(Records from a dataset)
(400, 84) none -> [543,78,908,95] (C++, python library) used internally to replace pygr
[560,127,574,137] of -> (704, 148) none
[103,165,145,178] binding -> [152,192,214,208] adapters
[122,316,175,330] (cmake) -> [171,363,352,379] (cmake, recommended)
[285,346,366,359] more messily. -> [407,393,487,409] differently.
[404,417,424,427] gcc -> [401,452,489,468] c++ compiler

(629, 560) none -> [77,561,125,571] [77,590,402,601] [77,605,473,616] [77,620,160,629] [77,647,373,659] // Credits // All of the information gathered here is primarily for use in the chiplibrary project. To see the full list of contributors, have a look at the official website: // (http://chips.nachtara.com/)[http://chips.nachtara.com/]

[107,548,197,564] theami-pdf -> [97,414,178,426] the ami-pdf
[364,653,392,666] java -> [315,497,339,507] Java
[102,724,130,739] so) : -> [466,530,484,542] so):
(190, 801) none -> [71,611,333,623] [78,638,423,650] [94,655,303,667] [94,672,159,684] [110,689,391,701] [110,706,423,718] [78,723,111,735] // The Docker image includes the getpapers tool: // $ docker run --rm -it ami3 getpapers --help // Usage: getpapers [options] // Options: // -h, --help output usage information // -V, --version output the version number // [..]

- [WHAT IS BEING ASKED]:
Go through the data above from its first line and copy each line exactly, stopping once the line with "(629, 560) none" has been copied.

- [TASK ANSWER]:
(400, 84) none -> [543,78,908,95] (C++, python library) used internally to replace pygr
[560,127,574,137] of -> (704, 148) none
[103,165,145,178] binding -> [152,192,214,208] adapters
[122,316,175,330] (cmake) -> [171,363,352,379] (cmake, recommended)
[285,346,366,359] more messily. -> [407,393,487,409] differently.
[404,417,424,427] gcc -> [401,452,489,468] c++ compiler

(629, 560) none -> [77,561,125,571] [77,590,402,601] [77,605,473,616] [77,620,160,629] [77,647,373,659] // Credits // All of the information gathered here is primarily for use in the chiplibrary project. To see the full list of contributors, have a look at the official website: // (http://chips.nachtara.com/)[http://chips.nachtara.com/]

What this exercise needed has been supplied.